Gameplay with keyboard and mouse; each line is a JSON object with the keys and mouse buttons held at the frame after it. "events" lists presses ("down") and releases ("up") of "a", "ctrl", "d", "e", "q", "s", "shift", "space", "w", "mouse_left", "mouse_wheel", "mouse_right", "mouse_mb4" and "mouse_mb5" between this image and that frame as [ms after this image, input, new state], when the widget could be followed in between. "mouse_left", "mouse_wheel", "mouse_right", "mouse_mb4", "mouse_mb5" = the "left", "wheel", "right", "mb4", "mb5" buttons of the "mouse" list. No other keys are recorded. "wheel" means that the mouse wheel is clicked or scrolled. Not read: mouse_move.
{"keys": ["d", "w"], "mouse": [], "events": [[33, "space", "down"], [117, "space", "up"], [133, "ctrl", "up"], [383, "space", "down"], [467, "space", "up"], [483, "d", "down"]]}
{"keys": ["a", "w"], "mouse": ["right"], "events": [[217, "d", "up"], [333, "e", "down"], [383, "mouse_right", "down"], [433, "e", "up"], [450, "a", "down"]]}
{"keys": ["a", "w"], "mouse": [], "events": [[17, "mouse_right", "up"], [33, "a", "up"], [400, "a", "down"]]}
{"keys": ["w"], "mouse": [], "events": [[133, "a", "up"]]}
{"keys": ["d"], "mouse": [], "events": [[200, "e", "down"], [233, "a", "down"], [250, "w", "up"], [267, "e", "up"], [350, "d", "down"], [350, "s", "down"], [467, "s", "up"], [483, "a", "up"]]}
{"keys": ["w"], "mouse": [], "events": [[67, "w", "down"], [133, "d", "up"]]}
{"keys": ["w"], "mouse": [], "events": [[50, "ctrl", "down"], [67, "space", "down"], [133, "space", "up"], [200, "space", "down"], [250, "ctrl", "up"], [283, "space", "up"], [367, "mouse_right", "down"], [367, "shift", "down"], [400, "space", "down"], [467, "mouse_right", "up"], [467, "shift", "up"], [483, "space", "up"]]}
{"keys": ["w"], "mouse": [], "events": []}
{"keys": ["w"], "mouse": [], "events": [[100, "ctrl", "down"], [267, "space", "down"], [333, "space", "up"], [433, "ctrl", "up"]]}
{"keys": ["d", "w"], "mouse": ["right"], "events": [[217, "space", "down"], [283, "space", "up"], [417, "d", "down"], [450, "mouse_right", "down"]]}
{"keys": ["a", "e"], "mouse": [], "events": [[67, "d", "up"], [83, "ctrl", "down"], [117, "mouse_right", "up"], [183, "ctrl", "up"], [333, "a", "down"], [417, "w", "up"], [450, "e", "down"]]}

- Task directions
In the entries above, identify every line with the string "shift".

- Finished task
Gameplay with keyboard and mouse; each line is a JSON object with the keys and mouse buttons held at the frame after it. "events" lists presses ("down") and releases ("up") of "a", "ctrl", "d", "e", "q", "s", "shift", "space", "w", "mouse_left", "mouse_wheel", "mouse_right", "mouse_mb4" and "mouse_mb5" between this image and that frame as [ms after this image, input, new state], when the widget could be followed in between. "mouse_left", "mouse_wheel", "mouse_right", "mouse_mb4", "mouse_mb5" = the "left", "wheel", "right", "mb4", "mb5" buttons of the "mouse" list. No other keys are recorded. "wheel" means that the mouse wheel is clicked or scrolled. Not read: mouse_move.
{"keys": ["w"], "mouse": [], "events": [[50, "ctrl", "down"], [67, "space", "down"], [133, "space", "up"], [200, "space", "down"], [250, "ctrl", "up"], [283, "space", "up"], [367, "mouse_right", "down"], [367, "shift", "down"], [400, "space", "down"], [467, "mouse_right", "up"], [467, "shift", "up"], [483, "space", "up"]]}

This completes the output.